Hair holder 318 has a hair-holding bar 318 having equal-length hooks 318c and 318d extending from bends 318b at the ends of bar 318a. Stops or detents 318f project into line with the end edges 312a of cylinder 312. Bar 318a is bowed when pressing hair H against the hair roller; and this curvature in a sense foreshortens the hair holder, i.e. draws the ends closer together than they are in the unstressed condition of the hair holder. Accordingly, stops 318f are spaced apart sufficiently to abut cylinder ends 312a when the anticipated amount of hair is wound on the hair roller.

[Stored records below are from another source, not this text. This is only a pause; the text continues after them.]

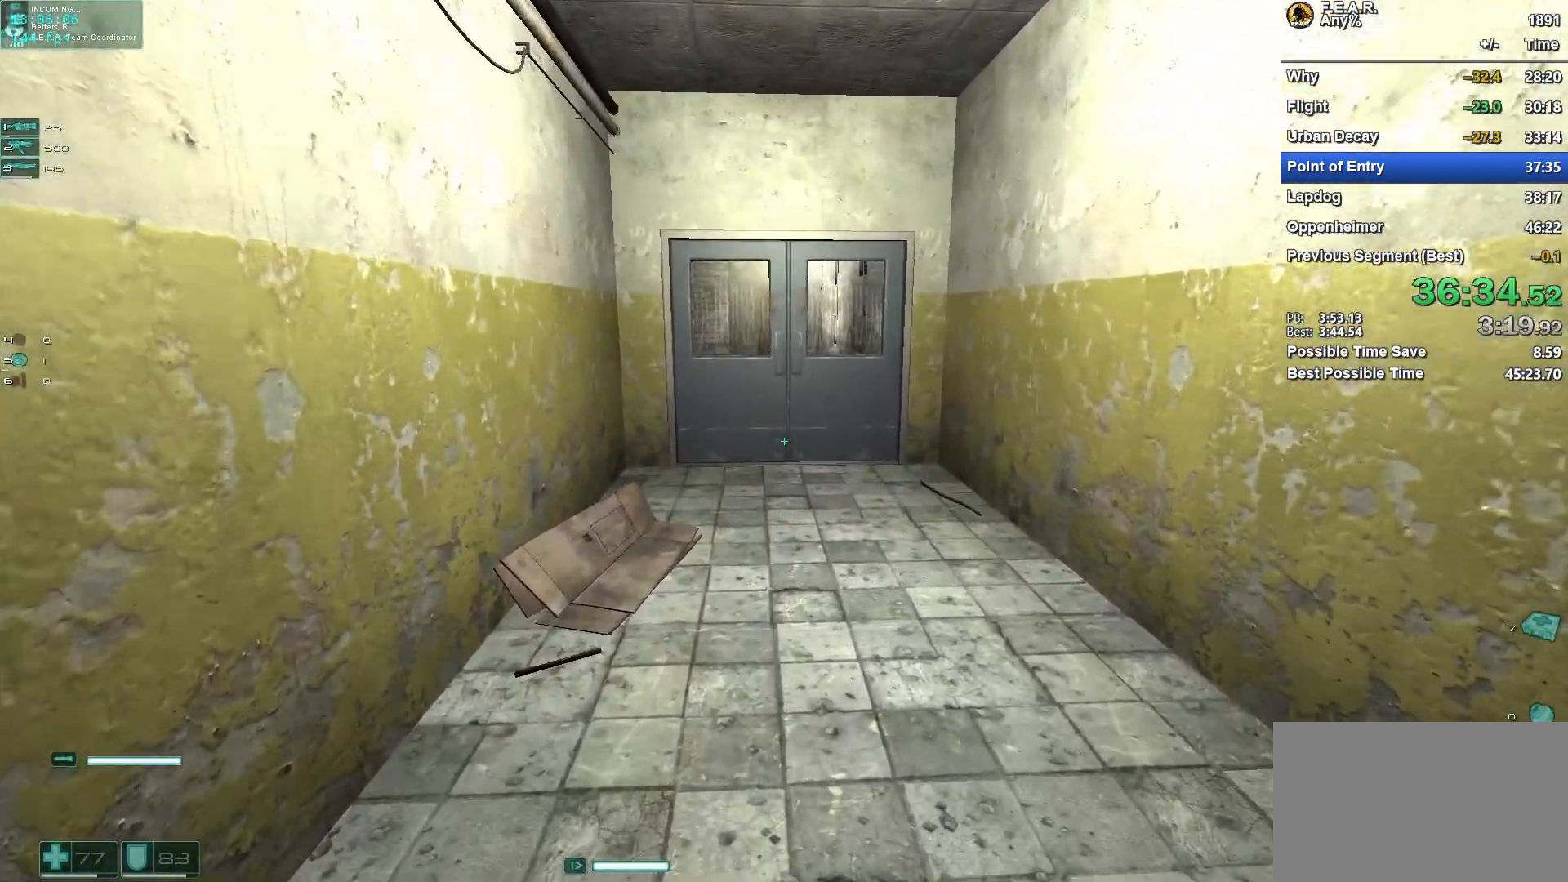
{"keys": ["w"], "mouse": [], "events": []}
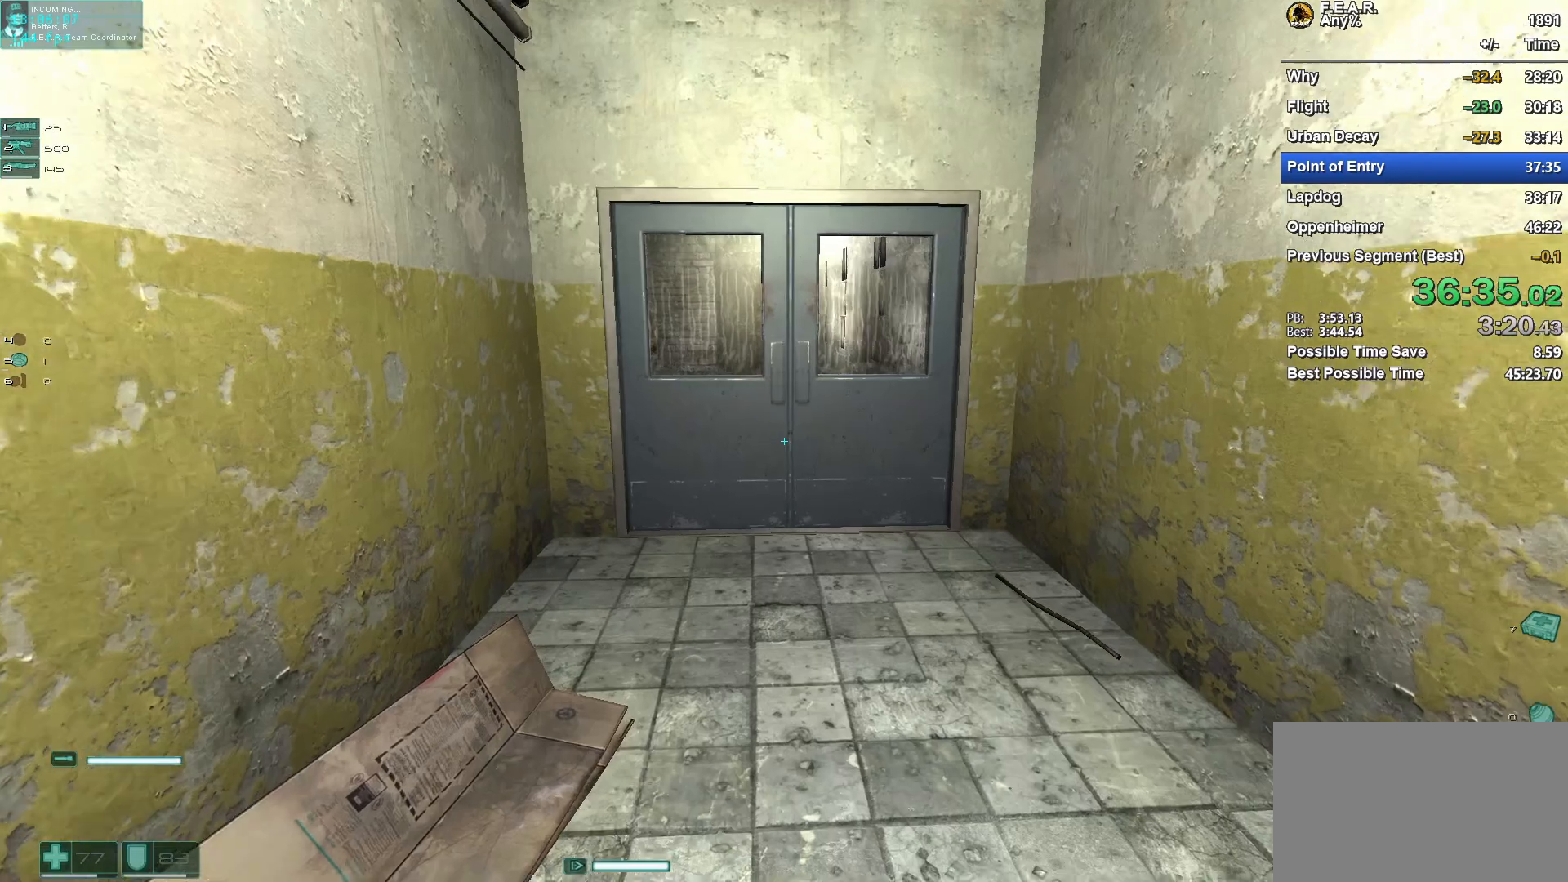
{"keys": ["w"], "mouse": [], "events": []}
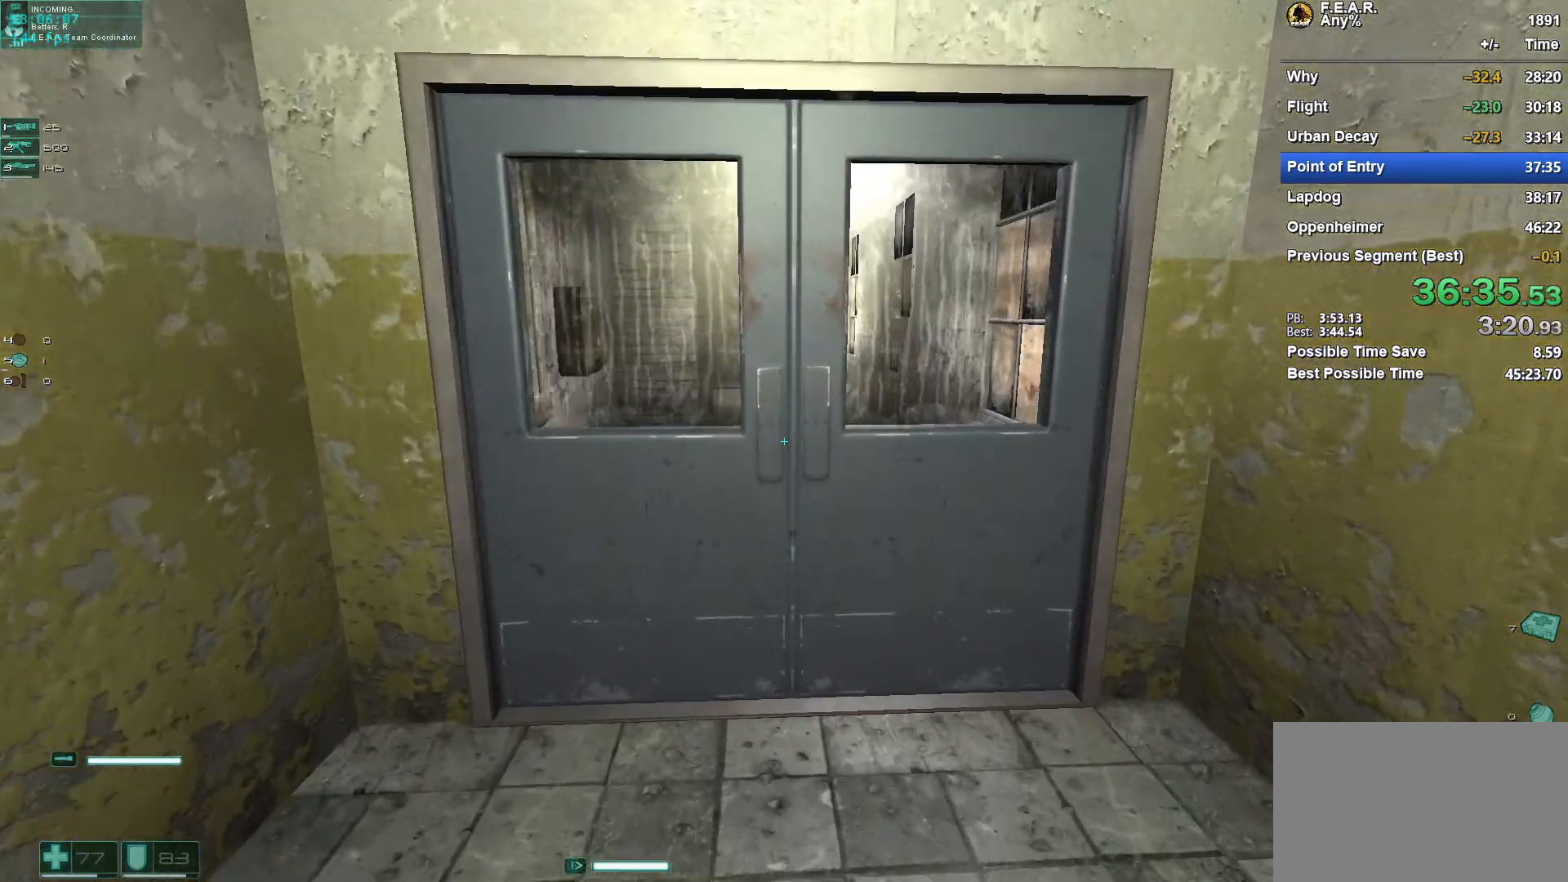
{"keys": ["w"], "mouse": [], "events": [[300, "f", "down"], [400, "f", "up"]]}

FIG. 9 illustrates how to assemble hair holder 318 to hair roller 312. Hook 318d is inserted fully into the hollow of the roller, with bar 318a slanting upward. Hook 318c is clear of the end 312a of the hair roller, so it can be swung down (arrow G) into line with the hollow of cylinder 312. Then the hair holder is shifted to the left until (at the left in the drawing) stop 318f slips past the edge 312a. The gripped hair (FIG. 7) presses hooks 318c and 318d against the inner surface of cylinder 312 so that stops 318f are retained in position opposite the cylinder ends 312a.
The hair holder is released by pressing either hook down, to shift its stop out of line with its opposed cylinder end 312a, and then that hook can be pushed into the cylinder hollow to release the other hook. The manipulation is essentially the same as in the embodiments of FIGS. 1, 4 and 5. Indeed, a stop may be added to each of hooks 18d, 118d and 218d corresponding to stops 318f, in FIG. 7, for like purpose.
Hair rollers 18, 118, 218 and 318 typically are about 21/2 inches to 3-inches long. Each of hooks 18c and 18d in FIG. 1 is about one-quarter inch long and at least 5/16-inch long in an example so that, correspondingly, bar portion 18a is about 23/4 to 31/4 inches long. Preferably the hair holders of FIGS. 1, 4, 5 and 7 are still longer by about 150-inch i.e., about 27/8 inches to 33/8 inches long. In the form shown, the hair holders are much wider than they are thick, yet when made of intrinsically light-weight plastic they are typically 1/16-inch thick and have rounded edges and corners throughout.
The foregoing illustrative hair-roller apparatus may be modified widely by those skilled in the art so that the invention should be construed broadly, consistent with its true spirit and scope.